Tomas Ojea Quintana
at a press conference prior to his departure from Yangon airport on August 21,
2013 (AFP, Soe Than Win)
By AFP
August 21, 2013
YANGON — The UN's
rights envoy on Myanmar Wednesday slammed the nation's government for failing
to protect him when his convoy came under attack in a town reeling from
religious unrest.
"The state has
to protect me as a responsibility... This did not happen.
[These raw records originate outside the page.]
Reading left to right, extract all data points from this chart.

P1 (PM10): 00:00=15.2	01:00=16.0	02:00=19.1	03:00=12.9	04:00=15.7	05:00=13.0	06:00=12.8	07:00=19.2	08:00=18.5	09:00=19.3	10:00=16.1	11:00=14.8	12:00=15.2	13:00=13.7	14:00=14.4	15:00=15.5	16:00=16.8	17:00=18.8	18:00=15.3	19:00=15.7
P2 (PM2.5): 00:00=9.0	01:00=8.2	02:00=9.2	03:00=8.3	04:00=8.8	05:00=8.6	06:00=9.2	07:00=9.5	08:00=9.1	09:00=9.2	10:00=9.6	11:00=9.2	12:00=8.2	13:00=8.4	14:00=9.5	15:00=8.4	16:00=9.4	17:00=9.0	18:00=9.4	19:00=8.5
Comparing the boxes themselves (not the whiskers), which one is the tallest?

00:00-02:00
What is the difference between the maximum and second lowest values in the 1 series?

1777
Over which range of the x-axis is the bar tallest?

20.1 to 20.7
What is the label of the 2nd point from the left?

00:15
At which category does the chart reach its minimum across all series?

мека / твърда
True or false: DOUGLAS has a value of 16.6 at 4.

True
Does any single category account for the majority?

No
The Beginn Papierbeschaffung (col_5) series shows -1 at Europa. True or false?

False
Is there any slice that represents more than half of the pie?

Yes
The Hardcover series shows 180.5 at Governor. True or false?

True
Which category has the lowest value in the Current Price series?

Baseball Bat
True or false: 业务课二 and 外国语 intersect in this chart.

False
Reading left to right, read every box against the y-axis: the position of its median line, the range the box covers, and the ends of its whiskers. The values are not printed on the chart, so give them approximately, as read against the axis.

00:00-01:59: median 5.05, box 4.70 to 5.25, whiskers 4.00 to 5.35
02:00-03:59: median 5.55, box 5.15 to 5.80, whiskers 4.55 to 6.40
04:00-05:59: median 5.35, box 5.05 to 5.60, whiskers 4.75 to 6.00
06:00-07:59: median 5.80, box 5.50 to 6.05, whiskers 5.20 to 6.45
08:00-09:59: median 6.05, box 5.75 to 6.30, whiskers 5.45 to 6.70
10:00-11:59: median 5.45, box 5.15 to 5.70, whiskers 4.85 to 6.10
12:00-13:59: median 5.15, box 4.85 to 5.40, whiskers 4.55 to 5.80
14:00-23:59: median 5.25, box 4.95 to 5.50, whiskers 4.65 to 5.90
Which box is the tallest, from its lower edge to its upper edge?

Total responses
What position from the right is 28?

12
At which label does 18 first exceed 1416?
The state failed to
protect me," Tomas Ojea Quintan, the United Nations special rapporteur on
human rights, told reporters at the end of his 10 day visit to the country.
No one is thought
to have been injured in the incident, which occurred on August 19 in the town
of Meiktila, central Myanmar, where anti-Muslim violence in March left at least
44 dead.
In a statement the
UN envoy said his vehicle "was descended upon by a crowd of around 200
people who proceeded to punch and kick the windows and doors of the car while
shouting abuse".
He said the
incident forced him to abandon plans to visit a local camp, where some 1,600
displaced Muslims are sheltering.
"The fear that
I felt during this incident, being left totally unprotected by the nearby
police, gave me an insight into the fear residents would have felt when being
chased down by violent mobs during the violence last March," he said.
He reiterated
reports of security forces failing to stop the March unrest, saying
"police allegedly stood by as angry mobs beat, stabbed and burned"
their victims to death.
Attacks against
Muslims -- who make up an estimated four percent of Myanmar's population --
have exposed deep fractures in the Buddhist-majority nation and cast a shadow
over its emergence from army rule.
The watchdog
Physicians for Human Rights on Tuesday warned that Myanmar risked
"catastrophic" levels of conflict, including "potential crimes
against humanity and/or genocide" if authorities failed to stem
anti-Muslim hate speech and a culture of impunity around the clashes.
Riots in Meiktila,
sparked by an argument in a gold shop and the brutal murder of a Buddhist monk,
saw Buddhist mobs torch whole Muslim areas in violence that spread to other
parts of the country.
The victims
included more than 20 students and teachers of a Muslim school on the outskirts
of Meiktila, who were set upon by armed men and beaten and burned to death,
according to witnesses interviewed by AFP.
Graphic video
footage given to AFP by activists shows an embankment next to the school turned
into a killing ground, watched over by uniformed police.
After the March
violence, Quintana said the reluctance of security forces to crack down on the
unrest suggested a possible state link to the fighting -- a claim rejected by
the government.
The unrest followed
two outbreaks of conflict in western Rakhine state in June and October last
year that left around 200 people dead, mainly Rohingya Muslims who are seen by
many in Myanmar as illegal immigrants from Bangladesh.
A sense of deep
distrust between Muslims, Buddhists and the security forces pervades the state,
which Quintana visited at the start of his trip.
At least one person
was killed and around 10 injured earlier this month in a violent clash in a
camp for dispossessed Rohingya Muslims in Rakhine that broke out just days
before Quintana toured the area.
In June, five
Muslims including three Rohingya women were killed by security forces who
opened fire during disputes in two separate incidents in camps in Rakhine.